Стоп! Вот откуда в душе горчичное семя. Тот мужик, что строил хлев возле станции посеял в душу зёрнышко понимания, почему жители столь многое спускают ему, недотёпе, с рук, да хоть бы и те же расписки, которые уже деньгами называют. Всё дело в том, насколько его действия соответствуют их чаяниям. Пока не обижаешь народ, можешь рассчитывать если не на поддержку, то хотя бы на отсутствие сопротивления.
* * *
Беременную бабу с детишками Наталья забрала в Филиппову больницу. Дел там всегда много, да и школа рядом. Опять же стряпают тут на всех — и на персонал, и на пациентов. Проживут, а там вырастут и… видно будет.
Старика со старухой отвезли на Шубинский Кордон. Васька кучер вызнал, что этот дед колодки обувные резать мастер, вот его и зазвали к Фильке-чеботарю, что для брусодорожников башмаки тачает. А уж старуха, как водится, при нём.
Одноногого к Волкеру в Очистные казармы отправили — пущай перебирает семена. Всё одно больше ничего не придумалось. А вот насчёт полудюжины пьянчужек принять решение оказалось непросто, если бы Колька-лесник не подвернулся вовремя, так и непонятно было бы, что с ними делать. А тут, вишь, приперся к завтраку жаловаться, что на лесопосадке никто трудиться не желает из-за малых расценков. Так что стрельцы ночью обложили пьяниц и попрошаек, связали, да и умчали их в заповедную чащу к лесным кострам и котлу густого кулеша, коим тут работничков потчуют. Хмельного в этих местах не сыщешь — не город. А перечить воле наместника царского — это кто же посмеет?! Или копать будут, как велено, или батоги.
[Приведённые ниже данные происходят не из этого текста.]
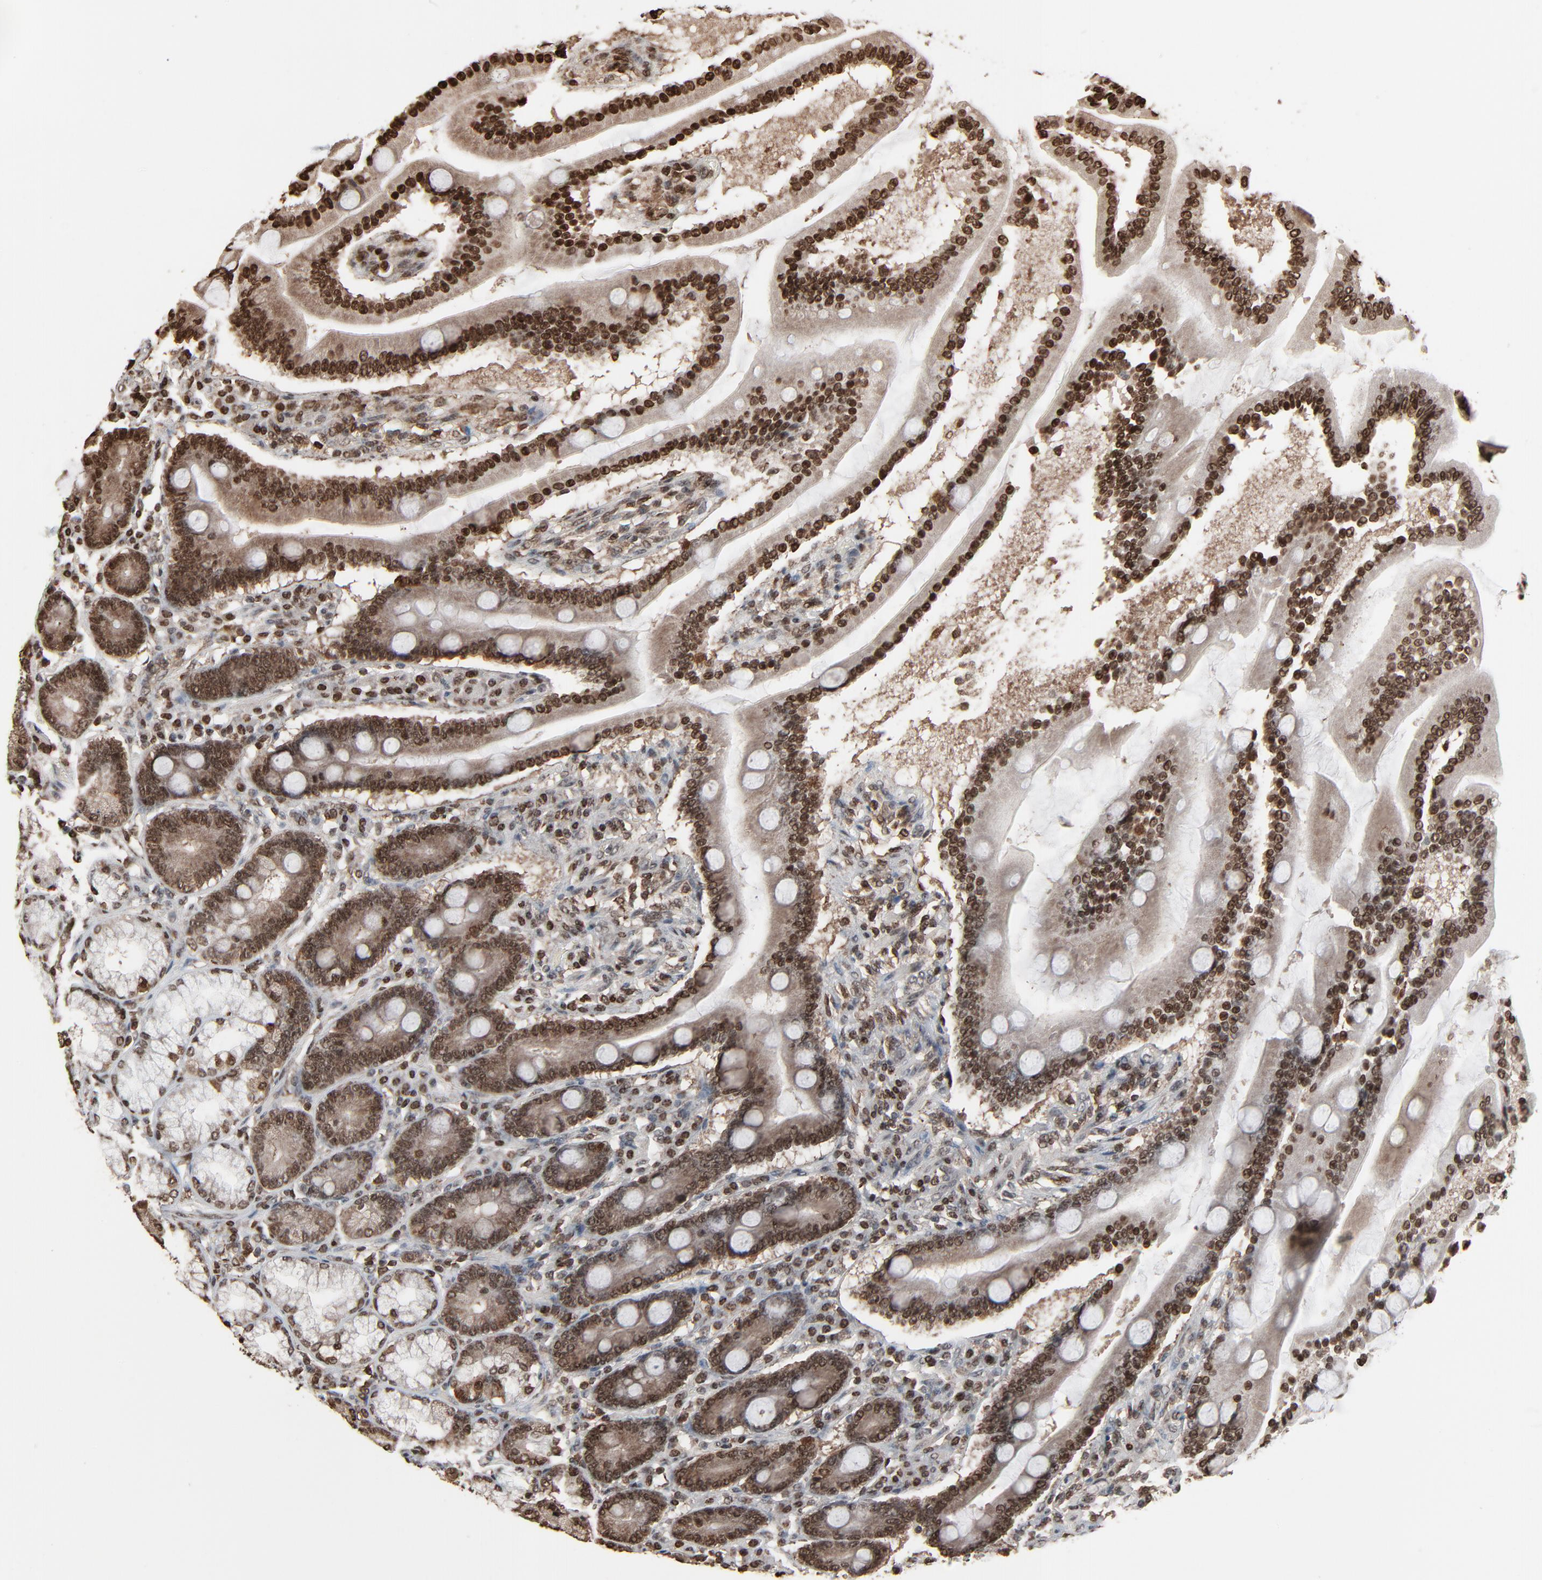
{"staining": {"intensity": "strong", "quantity": ">75%", "location": "cytoplasmic/membranous,nuclear"}, "tissue": "duodenum", "cell_type": "Glandular cells", "image_type": "normal", "snomed": [{"axis": "morphology", "description": "Normal tissue, NOS"}, {"axis": "topography", "description": "Duodenum"}], "caption": "Duodenum stained with DAB immunohistochemistry displays high levels of strong cytoplasmic/membranous,nuclear positivity in approximately >75% of glandular cells.", "gene": "RPS6KA3", "patient": {"sex": "female", "age": 64}}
Сам же царевич принялся за изучение рысского государства как системы. Раз уж назначен править островом, должен понимать, как тут что с чем взаимодействует и кто кому подчиняется. Это память вдруг сработала на Филиппову задачку о том, чего царству потребно от острова, на который он батюшкой посажен. По всему выходит, что прошлый раз он разобрался только в одной стороне вопроса — о корабельном лесе. А вот сейчас необходимо разобраться во всём значительно глубже.